Foundation, Concrete and Earthquake Engineering

How does Reinforced Concrete Protect Nuclear Power Plants against Terrorist Attack?

After twin tower collapsed by terrorist attack, it is seriously studied that how nuclear power plants in United States are safe. In this post I shall discuss how the infrastructure of reactor itself and surrounding structures will response when a terrorist air plane or hijacked plane impacts the nuclear power plants. 

A nuclear power plant's containment structure, which encloses the nuclear reactor, is only a few dozen meters in diameter, very much smaller (and therefore difficult to aim at) than the WTC's towers, which represent a volume larger than a NPP's containment structure by a factor of 100 (at least).

A nuclear power plant's containment structure consists in a more or less 1 meter thick wall of very thick and heavy reinforced concrete : much more resistant than the windows and not-so-thick metallic structures of the WTC.

U S nuclear power plant
U S nuclear power plant
If the airplane hits other buildings on the site around it, other than the containment structure, the reactor will automatically stop due to the many independant and automatic security systems (even, in most cases, if the control room was destroyed).

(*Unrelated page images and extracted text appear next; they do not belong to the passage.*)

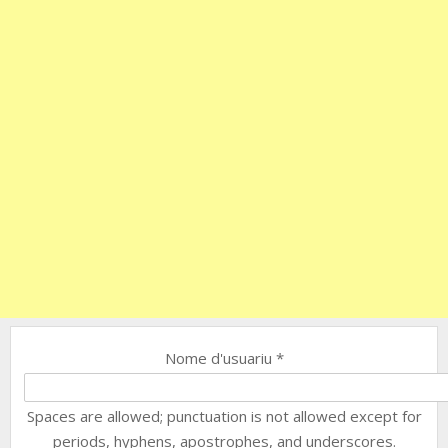
Nome d'usuariu
*
Spaces are allowed; punctuation is not allowed except for
periods, hyphens, apostrophes, and underscores.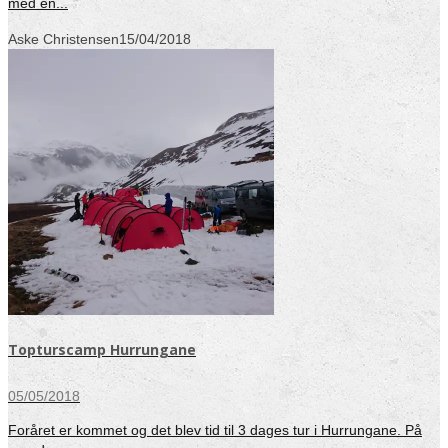
med en...
Aske Christensen
15/04/2018
Topturscamp Hurrungane
05/05/2018
Foråret er kommet og det blev tid til 3 dages tur i Hurrungane. På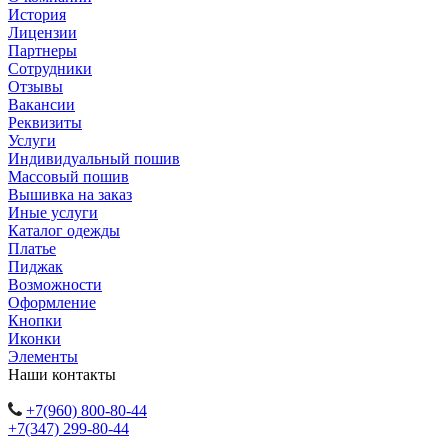
История
Лицензии
Партнеры
Сотрудники
Отзывы
Вакансии
Реквизиты
Услуги
Индивидуальный пошив
Массовый пошив
Вышивка на заказ
Иные услуги
Каталог одежды
Платье
Пиджак
Возможности
Оформление
Кнопки
Иконки
Элементы
Наши контакты
+7(960) 800-80-44
+7(347) 299-80-44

If the airplane hits the side of the circular concrete containement structure (at an angle significantly less than 90°), it will probably just bounce off the side and hardly damage the external structure at all, because the containment structure in most power plants is very heavy, thick and strong and has a more or less circular form (reinforced concrete). 

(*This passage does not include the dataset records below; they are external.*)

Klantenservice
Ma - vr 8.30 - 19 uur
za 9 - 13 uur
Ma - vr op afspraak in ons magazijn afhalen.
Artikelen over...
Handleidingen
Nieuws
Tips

If the airplane hits the top of the containment structure, it will probably not directly damage the vital structures of the core of the reactor which are, in most installations, located much lower, in the bottom part, or at middle height in the reactor building, and the reactor will stop automatically (the automatic protection against earth-quakes will be activated by the impact). 

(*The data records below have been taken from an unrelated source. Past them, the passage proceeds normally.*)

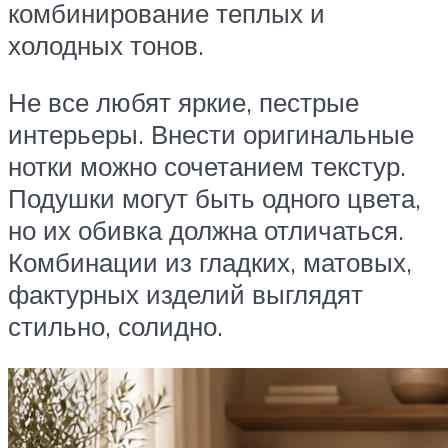
комбинирование теплых и
холодных тонов.
Не все любят яркие, пестрые
интерьеры. Внести оригинальные
нотки можно сочетанием текстур.
Подушки могут быть одного цвета,
но их обивка должна отличаться.
Комбинации из гладких, матовых,
фактурных изделий выглядят
стильно, солидно.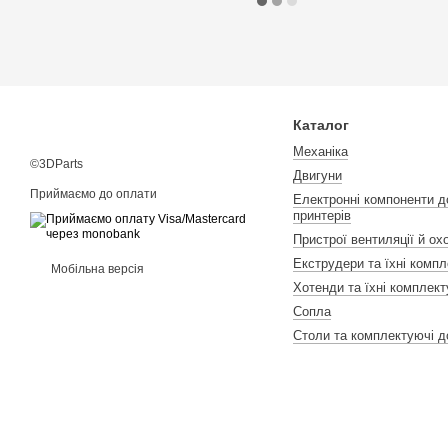
Каталог
Механіка
©3DParts
Двигуни
Приймаємо до оплати
Електронні компоненти д
принтерів
Пристрої вентиляції й о
Екструдери та їхні компл
Мобільна версія
Хотенди та їхні комплект
Сопла
Столи та комплектуючі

If the airplane hits the containment structure in it's middle-height or lower part, which isn't easy because there are many other (non-nuclear) buildings around a nuclear power plant, it will the need to get through not only the very thick external containment, but also several successive reinforced concrete walls (about 20 to 40 centimeters thick each), on most nuclear power plants, before reaching the heart of the reactor itself. The probability that pieces of a large airplane make their way through all these successive walls isn't so certain.
Twin tower collapsed by terrorist attack
Twin tower collapsed by terrorist attack
- terrorist attacks or plane accidents are in fact taken in consideration when designing nuclear power plants, but only to resist the crash of small airplanes. A large airplane at full speed as in the case of the WTC, may produce some damage to the containment structure and, perhaps, to the reactor itself. 

Thus if these following if’s are happened simultaneously: 

-if the plane doesn't miss the NPP 

-if it hits the concrete containment exactly on the middle, not on the sides 

-if it strikes the containment structure not too high and not too low 

-if it gets through the containment structure 

-if it damages both the (small in volume) core of the reactor or a vital part of the primary circuit), 

-if it also damages several or all the multiple redundant safety systems 

then a bad accident MAY perhaps happen.